NHS Borders has issued a fresh appeal to the public amid "extreme pressures" across the health and social care system.

On Wednesday (January 3) Dr Colm McCarthy, consultant in emergency medicine, said the emergency department at Borders General Hospital (BGH) was "crowded with patients".

He urged people to pick up family members awaiting discharge to help ease the strain on the health board.

Now NHS Borders has issued a new statement advising the public that beds at the BGH are full and the emergency department is "exceptionally busy".

Lynne Huckerby, interim director of acute services at the region's health board, said: “We are currently facing extreme pressures across the health and social care system, particularly at Borders General Hospital. This is a challenging situation, and we are very grateful to our staff who are working tirelessly to ensure that we can continue to provide care and treatment to those who need us most.
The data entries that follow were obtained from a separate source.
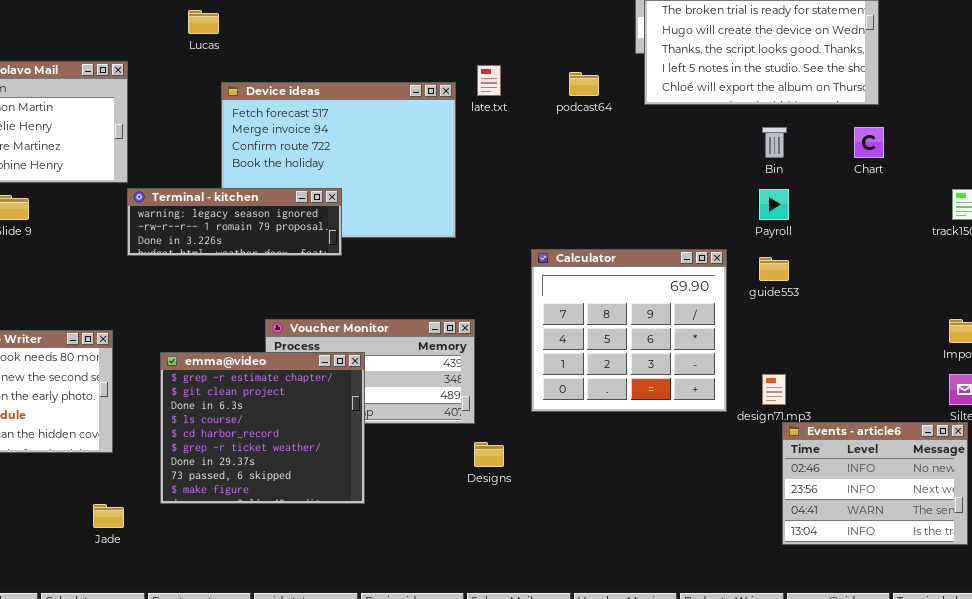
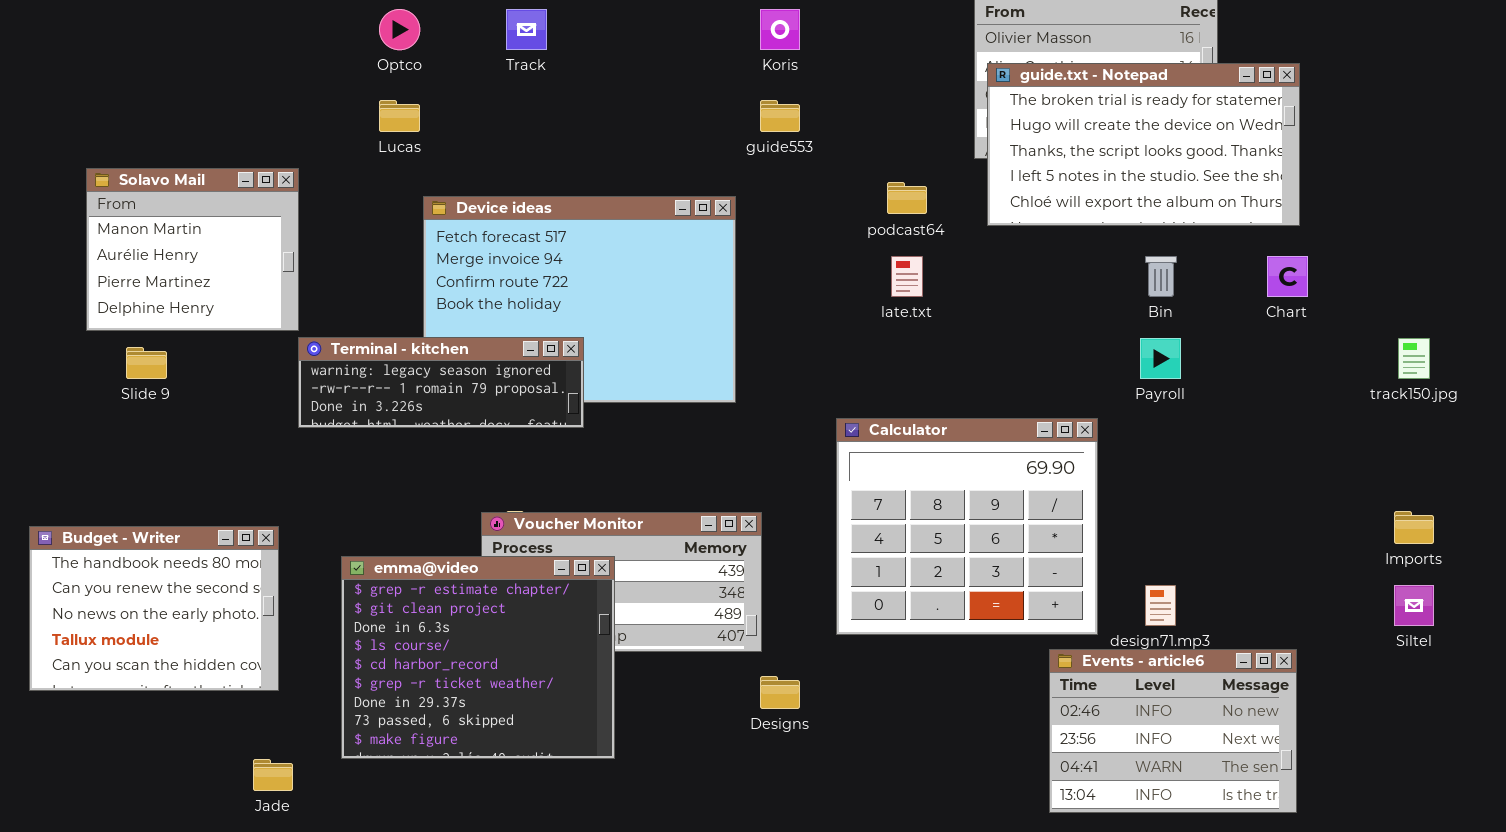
late.txt: [477,65,501,96] -> [891,256,923,297], moved
guide553: [759,257,789,281] -> [760,100,800,132], moved
Events - article6: [782,422,968,545] -> [1049,649,1297,813], moved

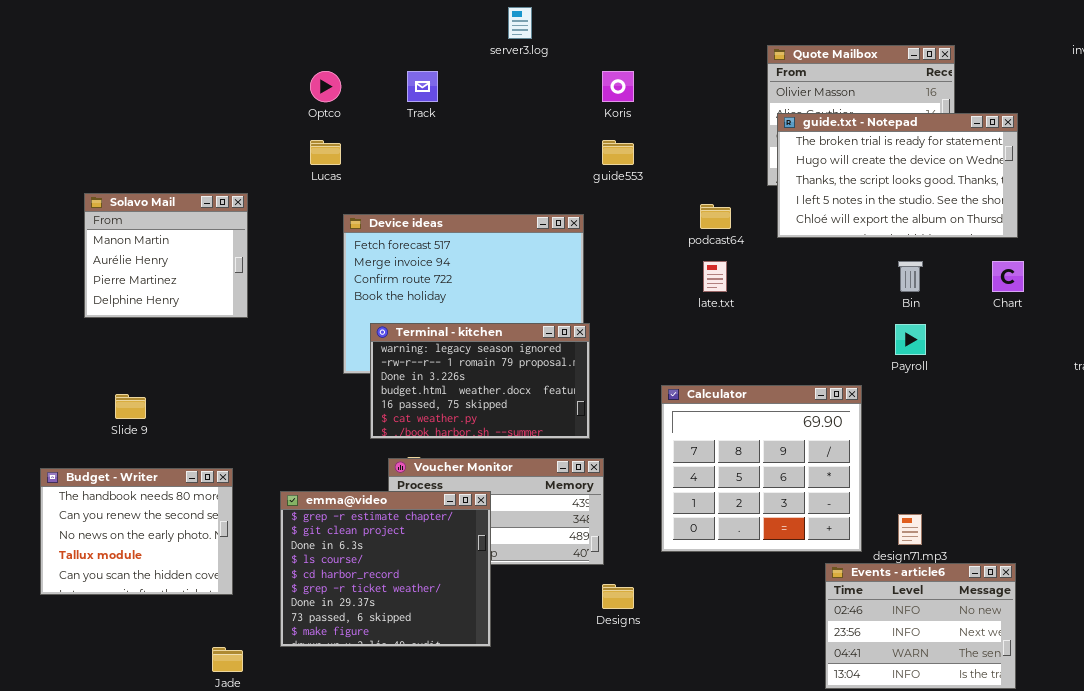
Terminal - kitchen: [298,337,584,428] -> [370,323,590,439], moved, resized
Slide 9: [126,347,167,379] -> [115,394,146,419], moved

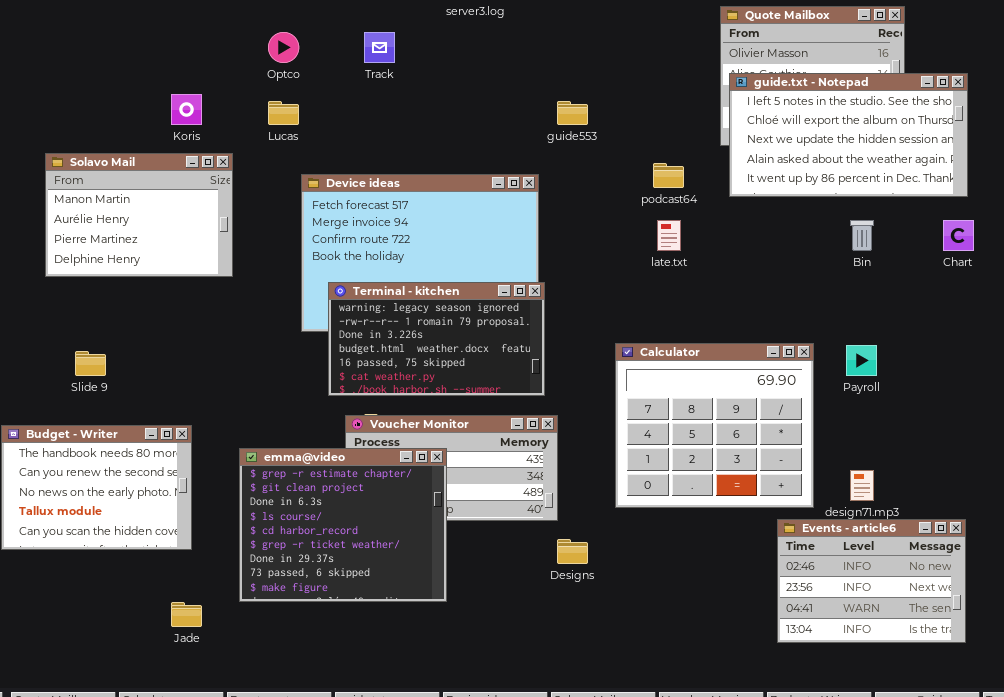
Koris: [602,71,634,102] -> [171,94,202,125], moved
guide.txt - Notepad: [777,113,1018,238] -> [729,73,968,197], scrolled down 3 rows
Solavo Mail: [84,193,248,318] -> [45,153,233,277], resized
Payroll: [895,324,926,355] -> [846,345,877,376], moved

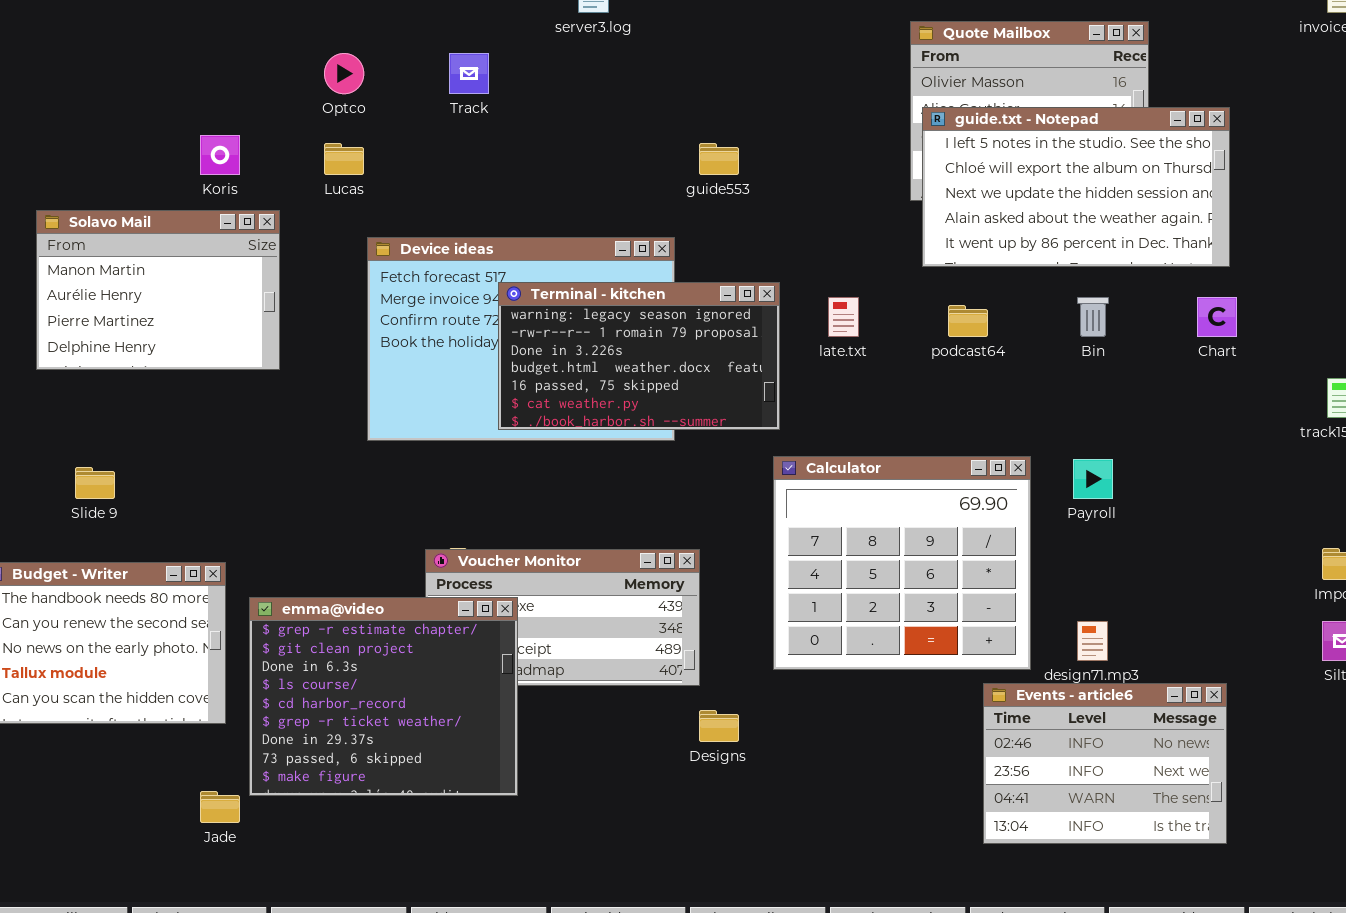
podcast64: [653,163,684,188] -> [948,305,988,337], moved
Terminal - kitchen: [328,282,545,396] -> [498,282,780,430], moved
emma@video: [239,448,447,602] -> [249,597,518,796], moved

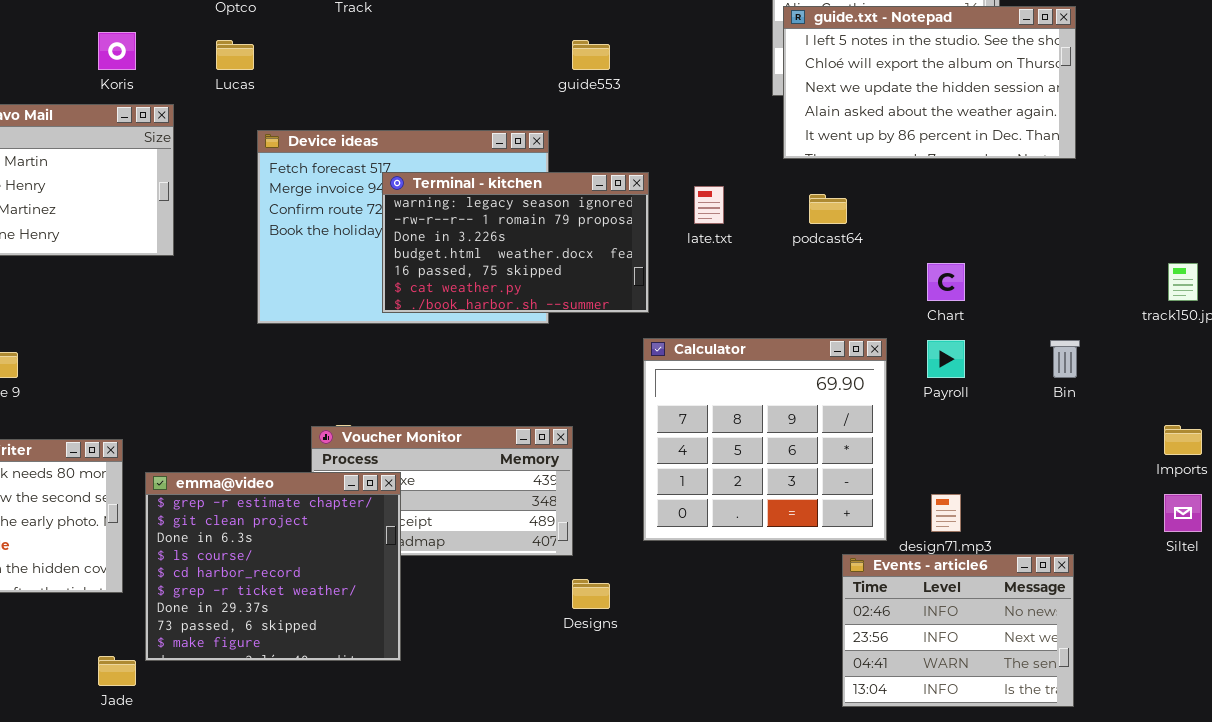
Bin: [1077,297,1109,337] -> [1050,340,1080,378], moved
Chart: [1197,297,1237,337] -> [927,263,965,301], moved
“However, we also need your help to do this. Please make sure you are attending the right place to get the care that you need, and if you have loved ones who are ready to be discharged, please collect them as soon as you possibly can to help us maintain a steady flow of patients through the hospital.”

An NHS Borders spokesperson added: "If you require care or treatment, you can save time by seeking the right care in the right place. Often your first port of call should be the NHS Inform website. There are lots of self-help guides available for a wide range of ailments and illnesses.

"Community pharmacists can provide expert advice and treatment for a range of common illnesses and ailments such as impetigo, urinary tract infections, shingles and skin infections. They can also offer advice about your medicines and provide emergency prescriptions.

"Before attending the emergency department, please call NHS 24 on 111 first and they will signpost you to the right place to get the advice or care that you need. You may need to wait a while for your call to be answered or for a member of the team to call you back, but this can be done in the comfort of your own home. If you do need to be seen, you may be given an appointment time to minimise the time you need to spend in the department. This also reduces pressure on our team.

"If you think that your condition is immediately life threatening you should call 999.

"If your family member is fit to be discharged from hospital, please help us to get them home quickly when they are well enough by being ready and available to collect them or support their discharge to their next place of care.

"Please understand that we cannot always offer the preferred next place of care in the location that you would choose, and we may ask you to compromise. Working with us to accept this means that we can keep the flow through our hospitals moving and offer care to the maximum amount of people who need it."